Provided data »
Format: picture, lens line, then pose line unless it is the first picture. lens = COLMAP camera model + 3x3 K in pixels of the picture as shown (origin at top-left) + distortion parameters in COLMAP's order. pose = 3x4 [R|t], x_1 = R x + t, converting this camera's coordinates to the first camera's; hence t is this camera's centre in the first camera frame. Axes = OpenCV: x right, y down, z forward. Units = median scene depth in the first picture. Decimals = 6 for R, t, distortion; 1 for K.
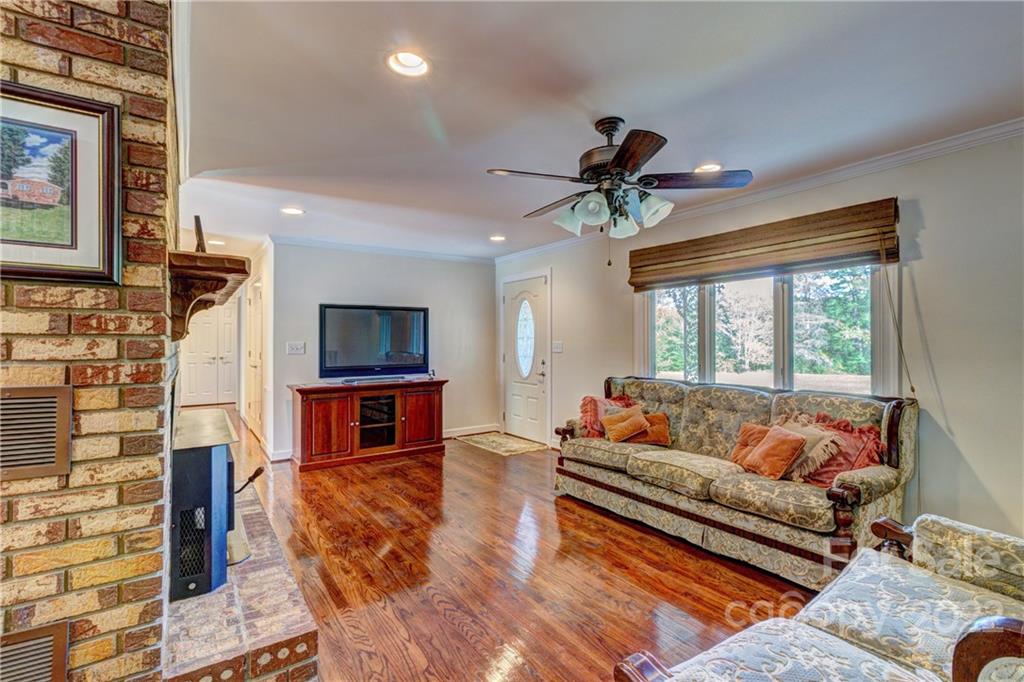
lens RADIAL K [[470.1, 0, 509.9], [0, 470.1, 338.0], [0, 0, 1]] dist [0.005449, -0.000138]
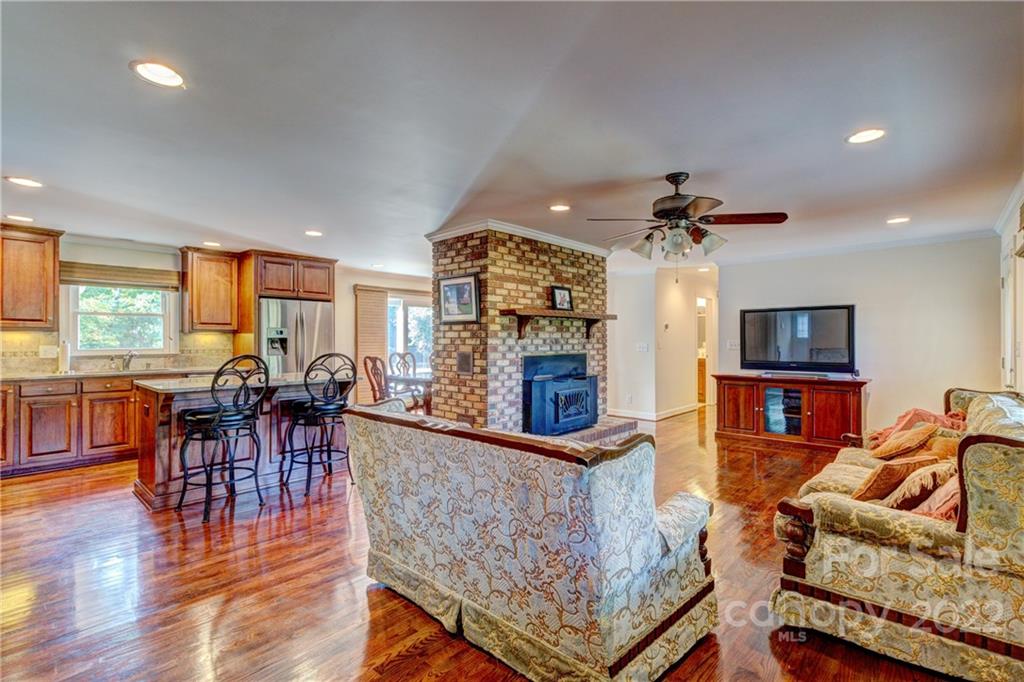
lens RADIAL K [[470.1, 0, 512.6], [0, 470.1, 337.7], [0, 0, 1]] dist [0.005449, -0.000138]
pose [[0.233460, -0.002311, -0.972364, 1.163006], [0.005832, 0.999983, -0.000977, -0.000786], [0.972349, -0.005442, 0.233470, 0.198831]]
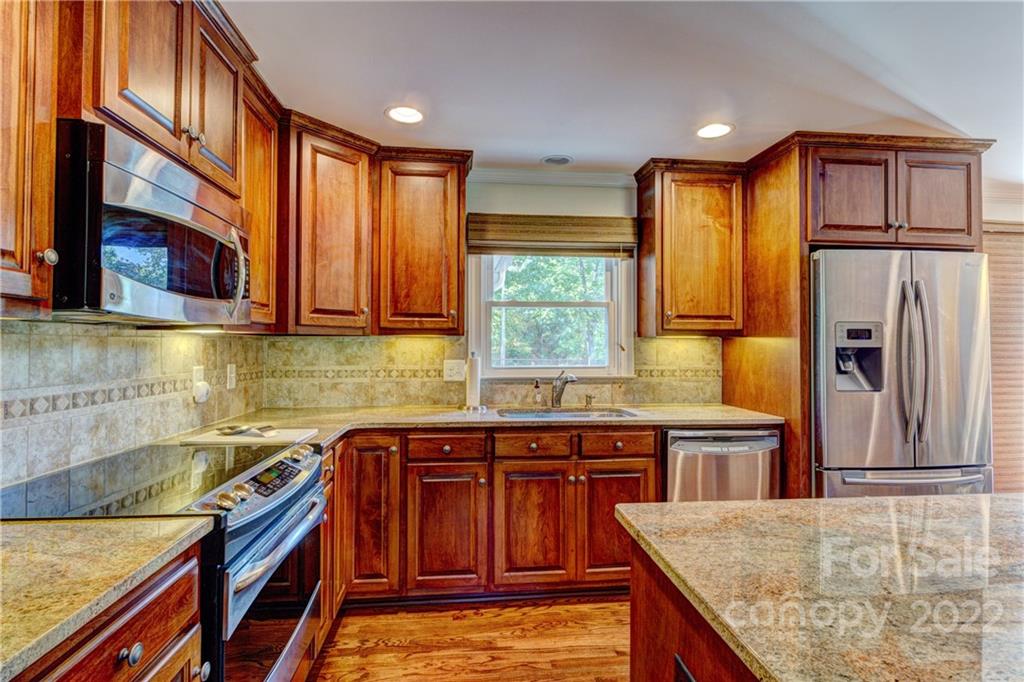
lens RADIAL K [[500.0, 0, 511.6], [0, 500.0, 338.2], [0, 0, 1]] dist [-0.001653, -0.001032]
pose [[-0.476020, -0.012269, -0.879349, -0.028908], [0.003716, 0.999866, -0.015962, -0.012156], [0.879427, -0.010866, -0.475910, -0.430920]]
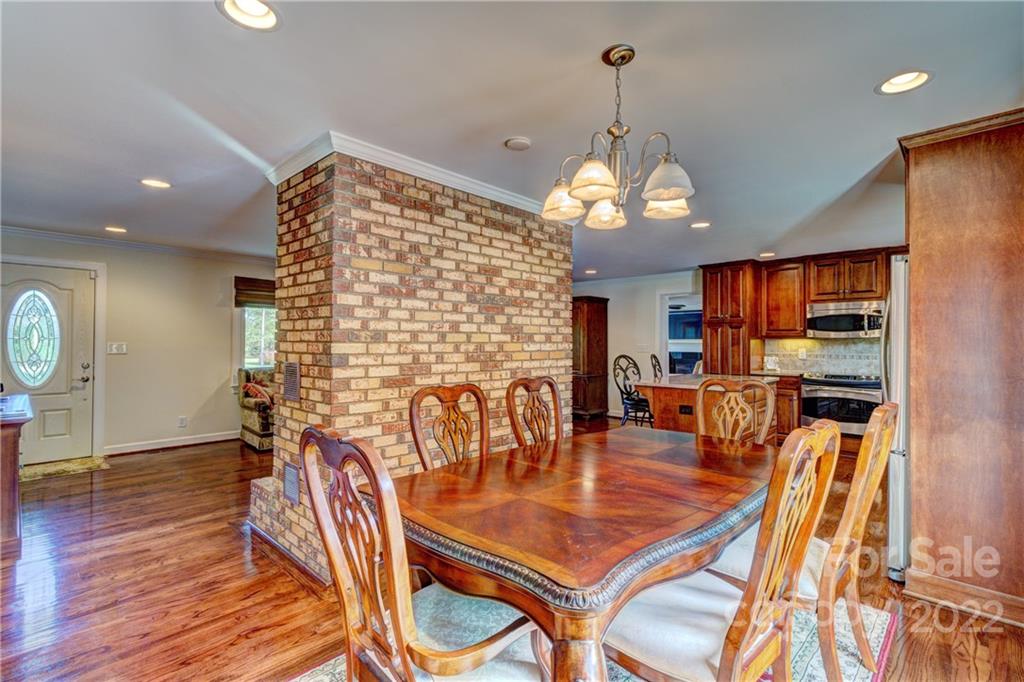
lens RADIAL K [[470.1, 0, 516.4], [0, 470.1, 339.5], [0, 0, 1]] dist [0.005449, -0.000138]
pose [[-0.212555, 0.006091, 0.977130, -1.933514], [-0.010528, 0.999908, -0.008523, 0.000363], [-0.977092, -0.012099, -0.212472, 0.775766]]
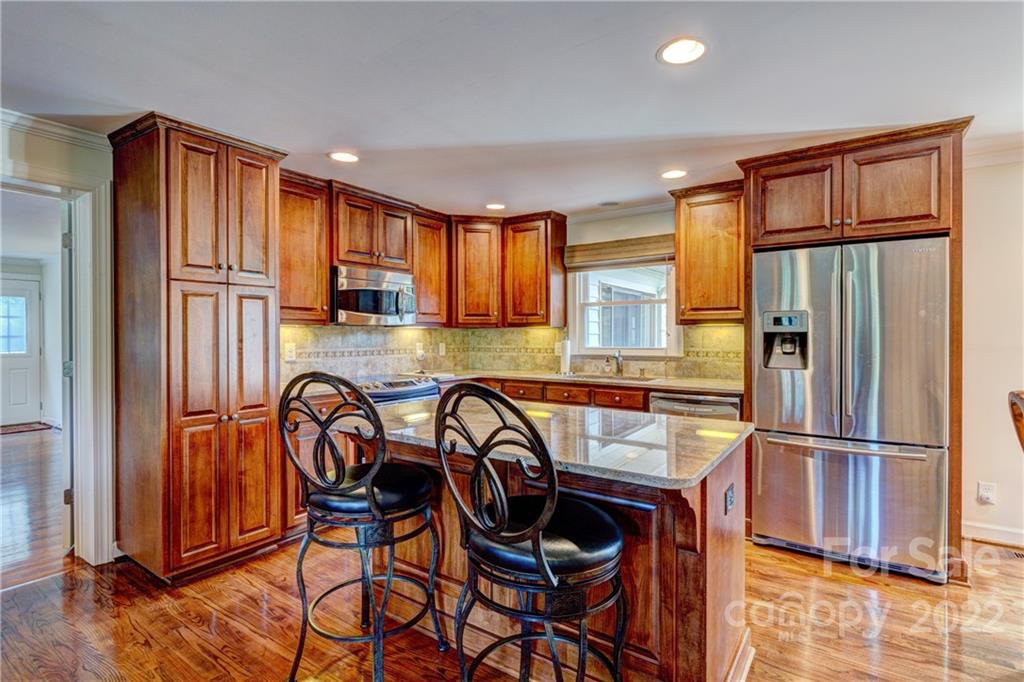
lens RADIAL K [[500.0, 0, 511.6], [0, 500.0, 335.9], [0, 0, 1]] dist [-0.001653, -0.001032]
pose [[-0.933815, 0.005332, -0.357715, -0.170097], [0.006572, 0.999976, -0.002249, -0.001563], [0.357695, -0.004451, -0.933828, 0.438447]]
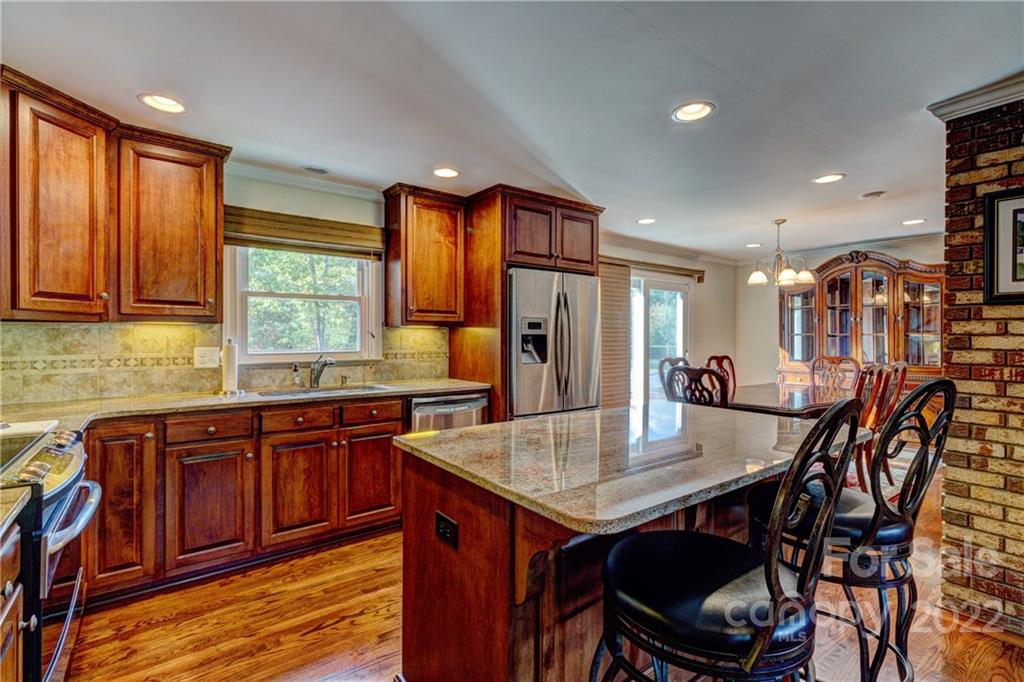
lens RADIAL K [[470.1, 0, 512.6], [0, 470.1, 337.3], [0, 0, 1]] dist [0.005449, -0.000138]
pose [[0.052083, 0.003928, -0.998635, 0.149651], [0.004648, 0.999980, 0.004175, -0.006062], [0.998632, -0.004859, 0.052063, -0.435178]]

Exercise goal » Output the entries above exactly as given, but strip out the pictures.

Result below »
Format: picture, lens line, then pose line unless it is the first picture. lens = COLMAP camera model + 3x3 K in pixels of the picture as shown (origin at top-left) + distortion parameters in COLMAP's order. pose = 3x4 [R|t], x_1 = R x + t, converting this camera's coordinates to the first camera's; hence t is this camera's centre in the first camera frame. Axes = OpenCV: x right, y down, z forward. Units = median scene depth in the first picture. Decimals = 6 for R, t, distortion; 1 for K.
lens RADIAL K [[470.1, 0, 509.9], [0, 470.1, 338.0], [0, 0, 1]] dist [0.005449, -0.000138]
lens RADIAL K [[470.1, 0, 512.6], [0, 470.1, 337.7], [0, 0, 1]] dist [0.005449, -0.000138]
pose [[0.233460, -0.002311, -0.972364, 1.163006], [0.005832, 0.999983, -0.000977, -0.000786], [0.972349, -0.005442, 0.233470, 0.198831]]
lens RADIAL K [[500.0, 0, 511.6], [0, 500.0, 338.2], [0, 0, 1]] dist [-0.001653, -0.001032]
pose [[-0.476020, -0.012269, -0.879349, -0.028908], [0.003716, 0.999866, -0.015962, -0.012156], [0.879427, -0.010866, -0.475910, -0.430920]]
lens RADIAL K [[470.1, 0, 516.4], [0, 470.1, 339.5], [0, 0, 1]] dist [0.005449, -0.000138]
pose [[-0.212555, 0.006091, 0.977130, -1.933514], [-0.010528, 0.999908, -0.008523, 0.000363], [-0.977092, -0.012099, -0.212472, 0.775766]]
lens RADIAL K [[500.0, 0, 511.6], [0, 500.0, 335.9], [0, 0, 1]] dist [-0.001653, -0.001032]
pose [[-0.933815, 0.005332, -0.357715, -0.170097], [0.006572, 0.999976, -0.002249, -0.001563], [0.357695, -0.004451, -0.933828, 0.438447]]
lens RADIAL K [[470.1, 0, 512.6], [0, 470.1, 337.3], [0, 0, 1]] dist [0.005449, -0.000138]
pose [[0.052083, 0.003928, -0.998635, 0.149651], [0.004648, 0.999980, 0.004175, -0.006062], [0.998632, -0.004859, 0.052063, -0.435178]]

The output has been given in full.